| PAGE EXCERPT |
★ ★ ★

UNITED STATES OF AMERICA, Plaintiff-Appellee,

v.

MARCELO ESTRADA-TORRES, Defendant-Appellant

No. 98-50251

United States Court of Appeals, Ninth Circuit

June 7, 1999

         Argued and Submitted February 4, 1999, Pasadena, California

         Appeal from the United States District Court for the Southern District of California. D.C. No. CR-97-02378-1-BTM. Barry T. Moskowitz, District Judge, Presiding.

         Benjamin L. Coleman, Federal Defender, San Diego, California, for the defendant-appellant.

         Natalie J. Villaflor and Samuel W. Bettwy, Assistant United States Attorneys, San Diego, California, for the plaintiff-appellee.

         Before: Procter Hug, Jr., Chief Judge, James R. Browning, Circuit Judge, and Thomas S. Zilly, 1 District Judge.

          OPINION

Page 777

         PER CURIAM

         Marcelo Estrada-Torres seeks dismissal of his indictment for illegally entering the United States in violation of 8 U.S.C. § 1326. Alternatively, he argues that the district court erred by imposing a sixteen-level sentence enhancement under U.S.S.G. § 2L1.2(b)(1)(A).

★ ★ ★

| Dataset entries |

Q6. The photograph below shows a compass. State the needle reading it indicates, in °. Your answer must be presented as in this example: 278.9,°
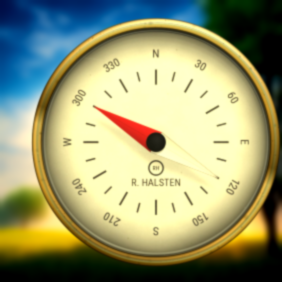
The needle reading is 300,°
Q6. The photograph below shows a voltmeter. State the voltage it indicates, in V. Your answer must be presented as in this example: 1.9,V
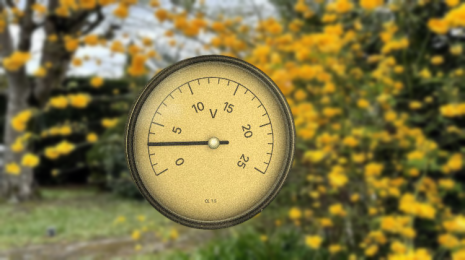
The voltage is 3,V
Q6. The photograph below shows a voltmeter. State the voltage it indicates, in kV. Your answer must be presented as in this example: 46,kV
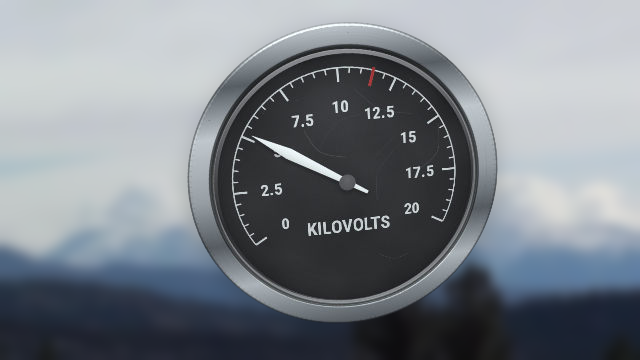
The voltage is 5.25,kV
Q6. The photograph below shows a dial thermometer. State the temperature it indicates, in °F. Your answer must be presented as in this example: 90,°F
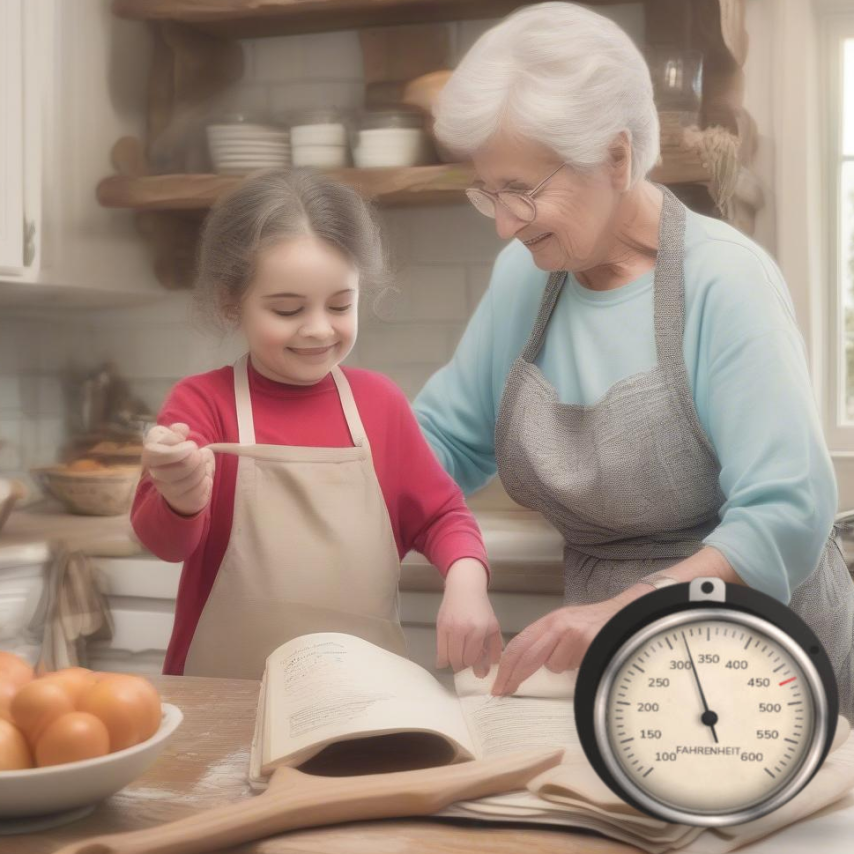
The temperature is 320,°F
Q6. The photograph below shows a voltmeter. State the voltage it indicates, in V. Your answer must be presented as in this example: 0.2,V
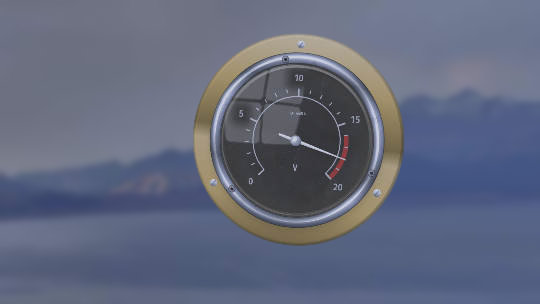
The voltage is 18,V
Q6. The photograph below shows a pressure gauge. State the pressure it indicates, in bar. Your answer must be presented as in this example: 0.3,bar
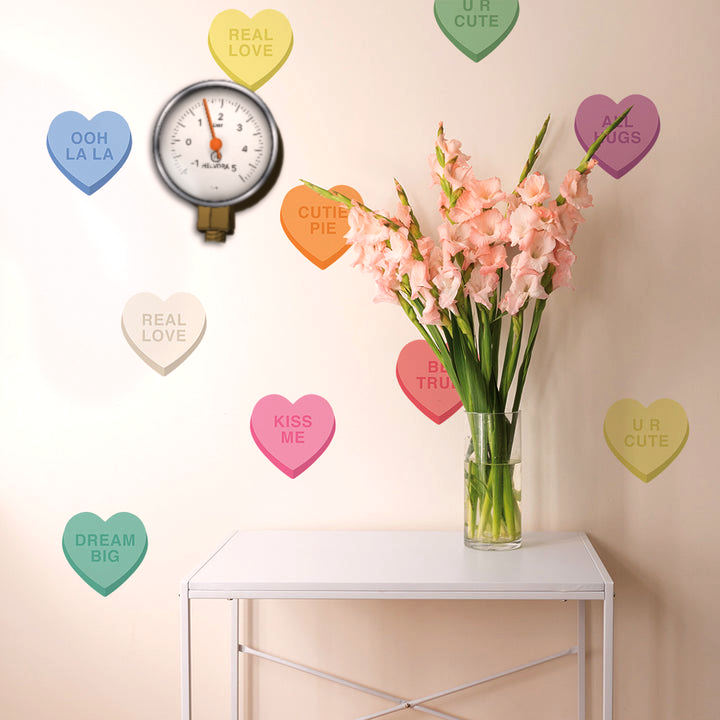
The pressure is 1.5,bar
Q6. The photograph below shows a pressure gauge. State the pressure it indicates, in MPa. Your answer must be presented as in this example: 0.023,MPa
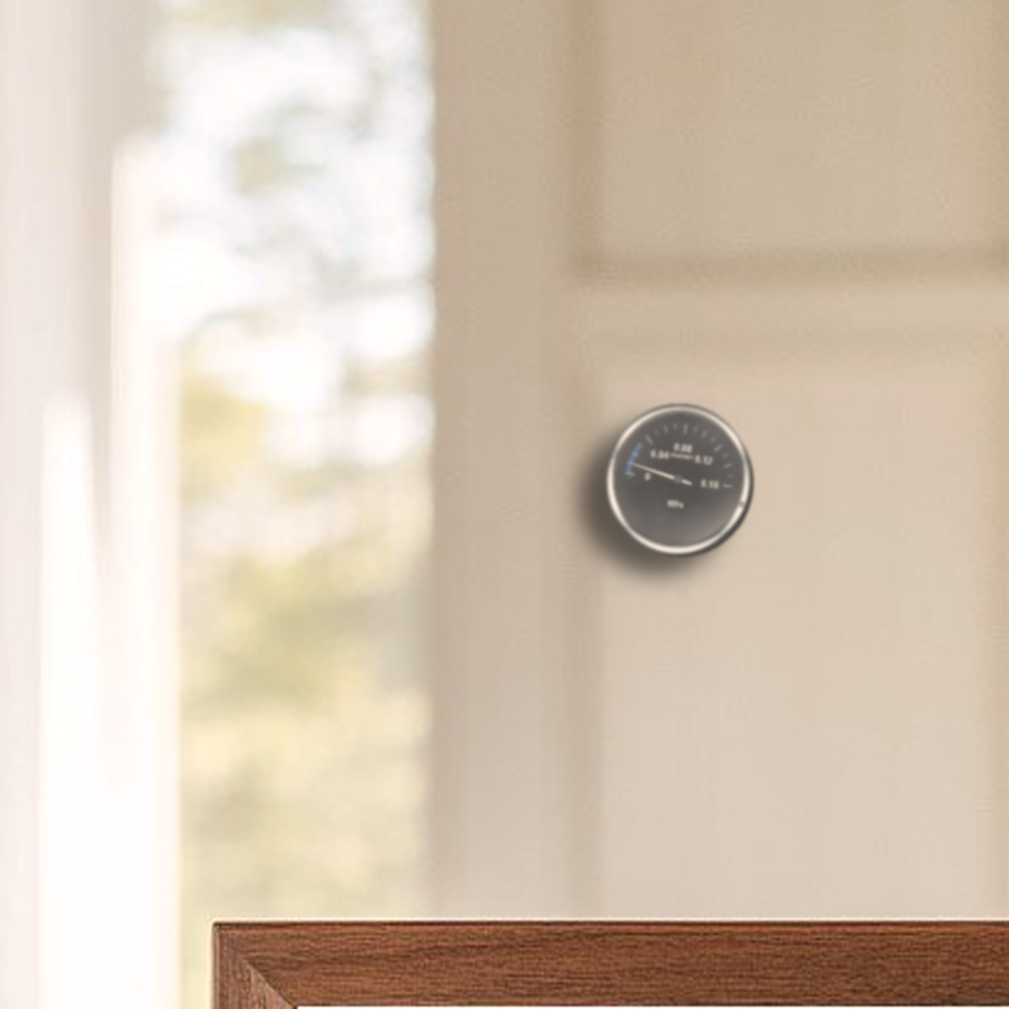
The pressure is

★ ★ ★

| YOUR TASKS |
[1] In the appeals court opinion, rewrite the passage starting with "Benjamin L. Coleman, Federal" and going on through "U.S.S.G. § 2L1.2(b)(1)(A).", substituting "Public Defender" for "Federal Defender".
[2] According to the appeals court opinion, why was Marcelo Estrada-Torres indicted?

| PROBLEM SOLUTIONS |
[1]
Benjamin L. Coleman, Public Defender, San Diego, California, for the defendant-appellant.

         Natalie J. Villaflor and Samuel W. Bettwy, Assistant United States Attorneys, San Diego, California, for the plaintiff-appellee.

         Before: Procter Hug, Jr., Chief Judge, James R. Browning, Circuit Judge, and Thomas S. Zilly, 1 District Judge.

          OPINION

Page 777

         PER CURIAM

         Marcelo Estrada-Torres seeks dismissal of his indictment for illegally entering the United States in violation of 8 U.S.C. § 1326. Alternatively, he argues that the district court erred by imposing a sixteen-level sentence enhancement under U.S.S.G. § 2L1.2(b)(1)(A).

[2] He was indicted for illegally entering the United States, in violation of 8 U.S.C. § 1326.